SYSTEM-DESIGN Contents

Distributed Locking

Understand safe coordination across nodes with distributed locks.

On this page

What Distributed Locks Are For

Distributed locks coordinate work across multiple processes or machines: “only one worker should run this job”, “only one node should mutate this resource at a time”. They are tempting, but in production they are a frequent source of subtle outages because networks and clocks are unreliable.

Prefer Avoiding Locks

Production-first design tries to avoid distributed locks when possible by using safer patterns:

  • Idempotency: allow repeated execution safely
  • Single-writer per key: partition work so only one node owns a key range
  • Database constraints: unique indexes and transactions to enforce exclusivity
  • Leases with expiry: bounded ownership rather than indefinite locks

Why Locks Fail in Distributed Systems

  • Network partitions make lock ownership ambiguous
  • Clock skew breaks expiry assumptions
  • Process pauses (GC, CPU starvation) delay heartbeats
  • Lock services can become a single point of failure

Locks vs Leases

A lease is a lock with an expiry that must be renewed. Leases are generally safer because they are self-healing: if the holder dies or loses connectivity, ownership can eventually transfer.

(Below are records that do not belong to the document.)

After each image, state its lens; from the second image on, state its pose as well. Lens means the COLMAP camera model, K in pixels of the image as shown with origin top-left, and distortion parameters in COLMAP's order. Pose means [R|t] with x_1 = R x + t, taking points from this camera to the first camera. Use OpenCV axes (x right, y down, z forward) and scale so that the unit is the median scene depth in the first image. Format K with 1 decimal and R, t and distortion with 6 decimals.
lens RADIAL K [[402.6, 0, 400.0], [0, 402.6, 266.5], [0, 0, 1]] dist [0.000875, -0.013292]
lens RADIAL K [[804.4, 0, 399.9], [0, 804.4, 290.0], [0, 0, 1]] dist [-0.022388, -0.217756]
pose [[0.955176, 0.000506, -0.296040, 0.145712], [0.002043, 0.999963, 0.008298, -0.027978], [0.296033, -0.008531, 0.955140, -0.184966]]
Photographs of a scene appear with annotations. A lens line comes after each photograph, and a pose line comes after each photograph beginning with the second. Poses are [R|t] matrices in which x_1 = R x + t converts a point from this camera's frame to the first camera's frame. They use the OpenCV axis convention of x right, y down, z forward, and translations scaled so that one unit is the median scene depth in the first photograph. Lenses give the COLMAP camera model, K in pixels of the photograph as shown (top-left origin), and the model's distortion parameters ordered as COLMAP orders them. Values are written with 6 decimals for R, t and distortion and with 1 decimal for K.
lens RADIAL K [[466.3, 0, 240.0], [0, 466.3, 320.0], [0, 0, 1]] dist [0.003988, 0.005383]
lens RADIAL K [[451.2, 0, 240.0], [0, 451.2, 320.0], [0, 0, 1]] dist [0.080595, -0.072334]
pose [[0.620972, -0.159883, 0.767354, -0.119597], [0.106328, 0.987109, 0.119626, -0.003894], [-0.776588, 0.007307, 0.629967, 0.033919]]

But leases require careful renewal and fencing.

Fencing Tokens Prevent Stale Owners

Even with leases, a slow process can believe it still owns the lock after another node has taken over. A fencing token is a monotonically increasing number that downstream systems can use to reject actions from stale owners.

Fencing concept:
- Lock acquisition returns token T (increasing)
- All writes include token T
- Storage rejects writes with token < latest token
This prevents stale lock holders from corrupting state.

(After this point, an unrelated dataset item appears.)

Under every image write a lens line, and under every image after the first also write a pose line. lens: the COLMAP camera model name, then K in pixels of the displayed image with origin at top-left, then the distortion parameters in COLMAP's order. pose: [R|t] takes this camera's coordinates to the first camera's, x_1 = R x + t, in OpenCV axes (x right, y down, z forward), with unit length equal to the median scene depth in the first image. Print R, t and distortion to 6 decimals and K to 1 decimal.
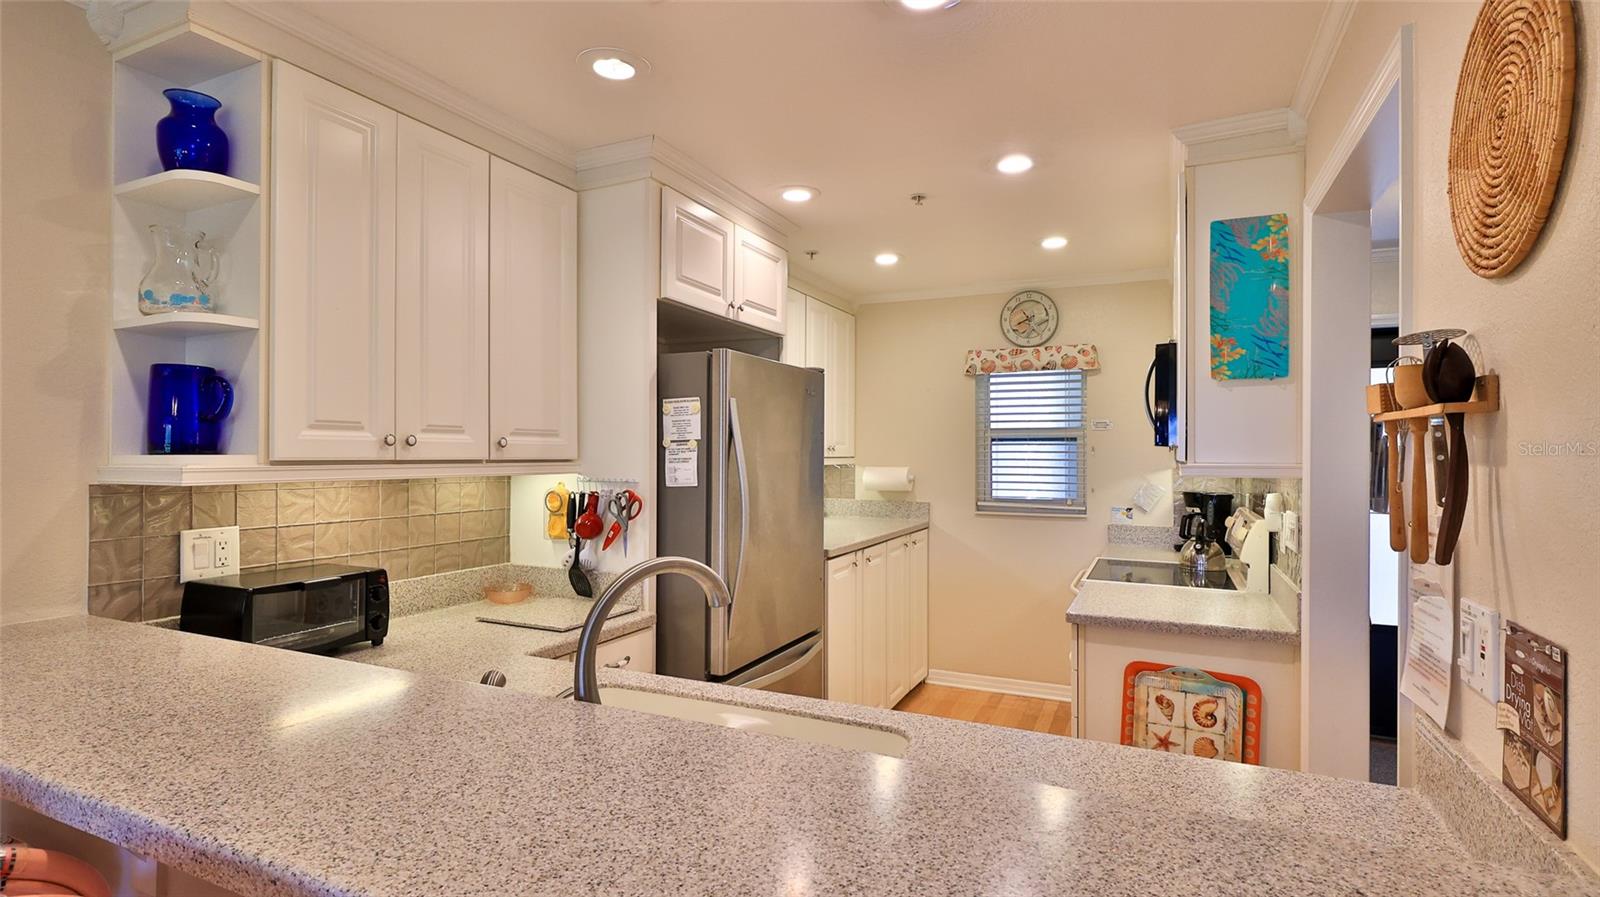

When You Actually Need a Distributed Lock

  • One-time migrations where double execution is dangerous
  • Leader-only jobs where partitioning is not available
  • External side effects that cannot be made idempotent

Production-First Takeaway

Distributed locks are risky. Avoid them when possible via idempotency and partitioned ownership. If you must lock, use leases with renewal, add fencing tokens, and treat the lock service as critical infrastructure with monitoring and failure testing.